- _EXERCISE INPUTS_:

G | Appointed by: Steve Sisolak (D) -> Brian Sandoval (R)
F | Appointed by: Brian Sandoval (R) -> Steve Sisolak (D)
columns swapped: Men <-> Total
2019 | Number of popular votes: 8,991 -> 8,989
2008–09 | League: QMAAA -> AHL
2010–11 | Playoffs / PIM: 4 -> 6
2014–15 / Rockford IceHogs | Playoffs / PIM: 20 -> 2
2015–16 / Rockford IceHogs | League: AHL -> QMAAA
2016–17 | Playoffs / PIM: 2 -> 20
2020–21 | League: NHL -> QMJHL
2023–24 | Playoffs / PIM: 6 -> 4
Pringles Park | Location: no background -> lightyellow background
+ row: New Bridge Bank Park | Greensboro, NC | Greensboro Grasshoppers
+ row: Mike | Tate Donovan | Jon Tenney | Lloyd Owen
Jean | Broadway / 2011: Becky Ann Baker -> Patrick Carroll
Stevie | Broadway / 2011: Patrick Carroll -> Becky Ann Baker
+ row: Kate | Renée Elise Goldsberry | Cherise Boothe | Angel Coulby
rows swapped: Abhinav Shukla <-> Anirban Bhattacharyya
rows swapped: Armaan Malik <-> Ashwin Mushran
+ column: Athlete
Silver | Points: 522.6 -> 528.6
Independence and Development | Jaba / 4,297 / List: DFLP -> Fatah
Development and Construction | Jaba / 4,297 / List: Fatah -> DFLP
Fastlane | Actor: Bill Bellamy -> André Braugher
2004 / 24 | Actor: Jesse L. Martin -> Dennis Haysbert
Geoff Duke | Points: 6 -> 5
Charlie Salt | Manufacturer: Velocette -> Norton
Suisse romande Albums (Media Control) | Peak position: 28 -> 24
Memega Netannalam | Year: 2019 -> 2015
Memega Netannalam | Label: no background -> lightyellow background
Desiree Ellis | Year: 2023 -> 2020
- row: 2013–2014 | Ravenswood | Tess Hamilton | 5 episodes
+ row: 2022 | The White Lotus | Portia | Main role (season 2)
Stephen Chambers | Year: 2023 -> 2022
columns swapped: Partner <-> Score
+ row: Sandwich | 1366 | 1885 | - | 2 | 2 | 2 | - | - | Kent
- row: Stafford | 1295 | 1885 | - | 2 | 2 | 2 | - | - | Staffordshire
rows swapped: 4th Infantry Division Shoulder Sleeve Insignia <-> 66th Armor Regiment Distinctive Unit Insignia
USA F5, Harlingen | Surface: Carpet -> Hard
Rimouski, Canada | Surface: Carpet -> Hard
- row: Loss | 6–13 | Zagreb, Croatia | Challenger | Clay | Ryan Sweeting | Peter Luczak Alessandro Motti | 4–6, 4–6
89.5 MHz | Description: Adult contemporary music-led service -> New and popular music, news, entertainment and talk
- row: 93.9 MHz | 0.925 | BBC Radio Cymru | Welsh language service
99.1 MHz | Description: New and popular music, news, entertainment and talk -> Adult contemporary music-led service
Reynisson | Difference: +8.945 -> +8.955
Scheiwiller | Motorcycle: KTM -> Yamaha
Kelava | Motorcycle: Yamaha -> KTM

- _WHAT YOU WILL DO_:
Write out the lines for every item above word for word.

- _SOLUTION_:
G | Appointed by: Steve Sisolak (D) -> Brian Sandoval (R)
F | Appointed by: Brian Sandoval (R) -> Steve Sisolak (D)
columns swapped: Men <-> Total
2019 | Number of popular votes: 8,991 -> 8,989
2008–09 | League: QMAAA -> AHL
2010–11 | Playoffs / PIM: 4 -> 6
2014–15 / Rockford IceHogs | Playoffs / PIM: 20 -> 2
2015–16 / Rockford IceHogs | League: AHL -> QMAAA
2016–17 | Playoffs / PIM: 2 -> 20
2020–21 | League: NHL -> QMJHL
2023–24 | Playoffs / PIM: 6 -> 4
Pringles Park | Location: no background -> lightyellow background
+ row: New Bridge Bank Park | Greensboro, NC | Greensboro Grasshoppers
+ row: Mike | Tate Donovan | Jon Tenney | Lloyd Owen
Jean | Broadway / 2011: Becky Ann Baker -> Patrick Carroll
Stevie | Broadway / 2011: Patrick Carroll -> Becky Ann Baker
+ row: Kate | Renée Elise Goldsberry | Cherise Boothe | Angel Coulby
rows swapped: Abhinav Shukla <-> Anirban Bhattacharyya
rows swapped: Armaan Malik <-> Ashwin Mushran
+ column: Athlete
Silver | Points: 522.6 -> 528.6
Independence and Development | Jaba / 4,297 / List: DFLP -> Fatah
Development and Construction | Jaba / 4,297 / List: Fatah -> DFLP
Fastlane | Actor: Bill Bellamy -> André Braugher
2004 / 24 | Actor: Jesse L. Martin -> Dennis Haysbert
Geoff Duke | Points: 6 -> 5
Charlie Salt | Manufacturer: Velocette -> Norton
Suisse romande Albums (Media Control) | Peak position: 28 -> 24
Memega Netannalam | Year: 2019 -> 2015
Memega Netannalam | Label: no background -> lightyellow background
Desiree Ellis | Year: 2023 -> 2020
- row: 2013–2014 | Ravenswood | Tess Hamilton | 5 episodes
+ row: 2022 | The White Lotus | Portia | Main role (season 2)
Stephen Chambers | Year: 2023 -> 2022
columns swapped: Partner <-> Score
+ row: Sandwich | 1366 | 1885 | - | 2 | 2 | 2 | - | - | Kent
- row: Stafford | 1295 | 1885 | - | 2 | 2 | 2 | - | - | Staffordshire
rows swapped: 4th Infantry Division Shoulder Sleeve Insignia <-> 66th Armor Regiment Distinctive Unit Insignia
USA F5, Harlingen | Surface: Carpet -> Hard
Rimouski, Canada | Surface: Carpet -> Hard
- row: Loss | 6–13 | Zagreb, Croatia | Challenger | Clay | Ryan Sweeting | Peter Luczak Alessandro Motti | 4–6, 4–6
89.5 MHz | Description: Adult contemporary music-led service -> New and popular music, news, entertainment and talk
- row: 93.9 MHz | 0.925 | BBC Radio Cymru | Welsh language service
99.1 MHz | Description: New and popular music, news, entertainment and talk -> Adult contemporary music-led service
Reynisson | Difference: +8.945 -> +8.955
Scheiwiller | Motorcycle: KTM -> Yamaha
Kelava | Motorcycle: Yamaha -> KTM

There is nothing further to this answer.